▸ TEXTO DE LEITURA:
====

News

Opinião: Musk está se tornando uma ameaça para a Europa

A oposição do Reino Unido é tão invisível hoje em dia que podemos ser perdoados por pensar que ela quase não existe. O primeiro-ministro trabalhista, Keir Starmer, parece não ter ninguém capaz de responsabilizar o seu governo. Após a derrota eleitoral do ano passado, os conservadores são um naufrágio sem capitão – sem leme, sem noção e ainda de ressaca da sua farra de 14 anos no poder. Eles não parecem ficar sóbrios tão cedo.

E, no entanto, Starmer não está exatamente dormindo bem. Porque o vácuo deixado pela infeliz oposição britânica foi preenchido com entusiasmo por ninguém menos que o homem mais rico do mundo, Elon Musk. Intervindo com uma tempestade de tweets – ou, deveríamos dizer, uma avalanche X – no dia de Ano Novo, Musk apelou ao Rei para dissolver o governo de Starmer e realizar novas eleições. Depois, para garantir, acusou Starmer de não ter processado gangues de aliciamento e exigiu que a ministra da salvaguarda, Jess Phillips, fosse presa.

====

▸ TAREFA A:
Indique todas as pessoas mencionadas pelo nome no texto sobre Musk.
▸ TAREFA B:
Diga se cada afirmação concorda com o texto sobre Musk, respondendo sim ou não e citando as palavras decisivas: (i) Os conservadores perderam a eleição do ano passado. (ii) Musk pediu novas eleições no dia de Natal. (iii) Jess Phillips ocupa o cargo de ministra da salvaguarda.
▸ TAREFA C:
Prolongue o texto sobre Musk a partir da última frase apresentada.

▸ DADOS:

====

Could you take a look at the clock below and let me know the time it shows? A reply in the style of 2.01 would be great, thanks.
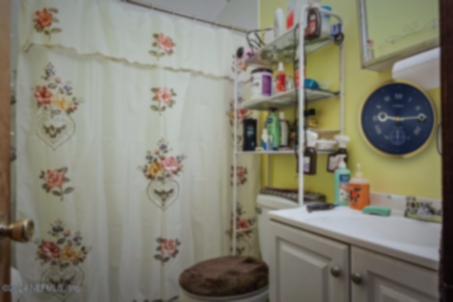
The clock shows 9.14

====

▸ RESPOSTA A:
Keir Starmer, Elon Musk e Jess Phillips.

▸ RESPOSTA B:
(i) Sim: "Após a derrota eleitoral do ano passado, os conservadores são um naufrágio sem capitão".
(ii) Não: "no dia de Ano Novo, Musk apelou ao Rei para dissolver o governo de Starmer e realizar novas eleições".
(iii) Sim: "a ministra da salvaguarda, Jess Phillips".

▸ RESPOSTA C:
Starmer recebe oposição

Parece que chegou a oposição que Starmer nunca pediu, com o talento característico de um bilionário da tecnologia para o drama político e, certamente, um forte indício de perturbação da política britânica. Starmer respondeu à acusação de Musk contra ele de que ignorou casos de exploração infantil como promotor-chefe entre 2008-13. Musk também despertou o interesse no ativista de extrema direita Tommy Robinson, pedindo sua libertação apesar da ficha criminal e do passado controverso deste último. Atualmente, ele cumpre pena de 18 meses de prisão por difamação e é mantido em confinamento solitário.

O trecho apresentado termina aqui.